> [The problem]: Please copy the end-of-school-year passage exactly, starting at the words "I heard a story" and stopping after "the little girl.".

> [Passage to read]:
= = = = = = =

“School’s out for summer!” Congratulations to the class of 2021, and to all who made it through this crazy school year!
The end of every school year is usually a time of celebration. But this year brings an even bigger exhale for so many families who are especially relieved to finally get this year behind them. It’s been a difficult season, for sure, with the uncertainties and limitations brought on by the Covid pandemic. From social distancing to mask mandates to virtual learning–to kids being at home for extended periods–there have been many challenges. And that goes for students, parents, and teachers too–including those who teach in public and private schools, as well as homeschool moms and dads. Thanks for hanging in there, and enduring to the end.
I heard a story about a kindergarten teacher whose students brought presents for her on the last day of the school year. First, the local florist’s son handed the teacher a gift. She shook it, held it up, and said with a smile, “I bet it’s some flowers!” “That’s right!” shouted the little boy.
Then the candy store owner’s daughter handed the teacher a gift. She held it up, shook it, and said, “I bet I know what it is! It’s a box of candy!” “That’s right!” shouted the little girl.

= = = = = = =

> [Data]:
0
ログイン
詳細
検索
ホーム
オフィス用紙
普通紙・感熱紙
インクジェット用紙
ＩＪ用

= = = = = = =

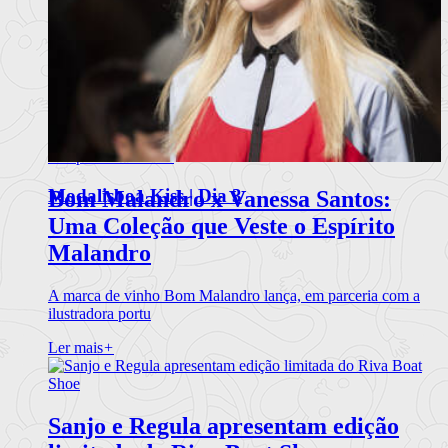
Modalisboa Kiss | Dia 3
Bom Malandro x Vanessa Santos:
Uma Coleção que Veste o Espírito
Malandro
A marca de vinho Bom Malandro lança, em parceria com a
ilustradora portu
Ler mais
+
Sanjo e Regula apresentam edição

= = = = = = =

> [Finished exercise]:
I heard a story about a kindergarten teacher whose students brought presents for her on the last day of the school year. First, the local florist’s son handed the teacher a gift. She shook it, held it up, and said with a smile, “I bet it’s some flowers!” “That’s right!” shouted the little boy.
Then the candy store owner’s daughter handed the teacher a gift. She held it up, shook it, and said, “I bet I know what it is! It’s a box of candy!” “That’s right!” shouted the little girl.